- O QUE FAZER:
A. Copie do texto sobre o futebol e a leitura o trecho que começa em "Leituras & Tonturas" e segue até "interesse pelos livros.".
B. Segundo o texto sobre o futebol e a leitura, quem calou Fialho Gouveia no programa «A Visita da Cornélia»?
C. Prossiga o texto sobre o futebol e a leitura a partir do ponto em que termina.

- DOCUMENTO DE ORIGEM:

Leituras & Tonturas
Há uma lepra que alastra entre alguns dos Espíritos Portugueses mais respeitados, que vem dando o futebol como responsável de todos os males do País. Primeiro foi o desvio do trabalho, depois a substituição do empenhamento cívico, hoje, num artigo de Vasco Graça Moura que merece ser lido, da concorrência que diminuiria a leitura. Lembro aliás, a saída preconceituosa com que num mítico programa televisivo da minha adolescência, «A Visita da Cornélia», Fernando Ribeiro de Melo calou uma boca de Fialho Gouveia em que se amalgamava no mesmo nome um futebolista e um escritor, dizendo que «não tinha a cultura nos pés». Agora, no «DN» o Tradutor de Dante defende a diminuição da cobertura televisiva do futebol, bem como o recambiar dos programas respectivos para horários menos nobres, utilisando-se os momentos mais vistos para despertar interesse pelos livros.

[Entradas de dados guardadas]
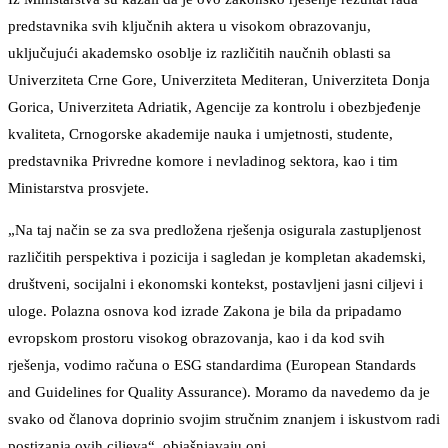
predstavnika svih ključnih aktera u visokom obrazovanju,
uključujući akademsko osoblje iz različitih naučnih oblasti sa
Univerziteta Crne Gore, Univerziteta Mediteran, Univerziteta Donja
Gorica, Univerziteta Adriatik, Agencije za kontrolu i obezbjeđenje
kvaliteta, Crnogorske akademije nauka i umjetnosti, studente,
predstavnika Privredne komore i nevladinog sektora, kao i tim
Ministarstva prosvjete.
„Na taj način se za sva predložena rješenja osigurala zastupljenost
različitih perspektiva i pozicija i sagledan je kompletan akademski,
društveni, socijalni i ekonomski kontekst, postavljeni jasni ciljevi i
uloge. Polazna osnova kod izrade Zakona je bila da pripadamo
evropskom prostoru visokog obrazovanja, kao i da kod svih
rješenja, vodimo računa o ESG standardima (European Standards
and Guidelines for Quality Assurance). Moramo da navedemo da je
svako od članova doprinio svojim stručnim znanjem i iskustvom radi
postizanja ovih ciljeva“, objašnjavaju oni.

- RESPOSTAS ÀS TAREFAS:
A.
Leituras & Tonturas
Há uma lepra que alastra entre alguns dos Espíritos Portugueses mais respeitados, que vem dando o futebol como responsável de todos os males do País. Primeiro foi o desvio do trabalho, depois a substituição do empenhamento cívico, hoje, num artigo de Vasco Graça Moura que merece ser lido, da concorrência que diminuiria a leitura. Lembro aliás, a saída preconceituosa com que num mítico programa televisivo da minha adolescência, «A Visita da Cornélia», Fernando Ribeiro de Melo calou uma boca de Fialho Gouveia em que se amalgamava no mesmo nome um futebolista e um escritor, dizendo que «não tinha a cultura nos pés». Agora, no «DN» o Tradutor de Dante defende a diminuição da cobertura televisiva do futebol, bem como o recambiar dos programas respectivos para horários menos nobres, utilisando-se os momentos mais vistos para despertar interesse pelos livros.

B. Fernando Ribeiro de Melo.

C.
Creio que é uma falsa questão. Dever-se-ia começar, na escola, pela exigência de leitura de títulos importantes de que VGM também fala, mas expressa na absorção de obras completas e não de capítulos salteados, tantas vezes em acesso por fotocópias, ou recebidos em segunda mão, por resumos a pensar no ponto.
E quanto ao futebol, o interesse que as pessoas por ele demonstram é consequência e não causa das pechas que são apontadas as portugueses. Saturados de trabalhos ou estudos pouco motivantes, procuram a compensação no momento agónico da bola e das suas alegrias. E, desiludidos com uma classe política que, maioritariamente, não é merecedora de afectos, transferem-no para os jogadores, de quem, ao menos, ainda esperam alguma coisa.
A televisão pode servir, sim, como veículo para despertar o interesse leitor, mas por que não conjugando-a com o futebol? Por que não começar por chamar a atenção para os bons escritos que há sobre desporto, como meio de estender o interesse ao livro?
O desporto nunca foi inimigo da literatura. A melhor da Europa começou, até, pela celebração dos feitos dos atletas, nas odes de Píndaro. Bem sei que hoje não abundam os Píndaros. E talvez aí resida o mal. Mas aqueles que têm algum engenho e arte podiam bem esforçar-se por ir ao encontro do interesse do público, em vez de tentar tocá-lo, quais boiadeiros.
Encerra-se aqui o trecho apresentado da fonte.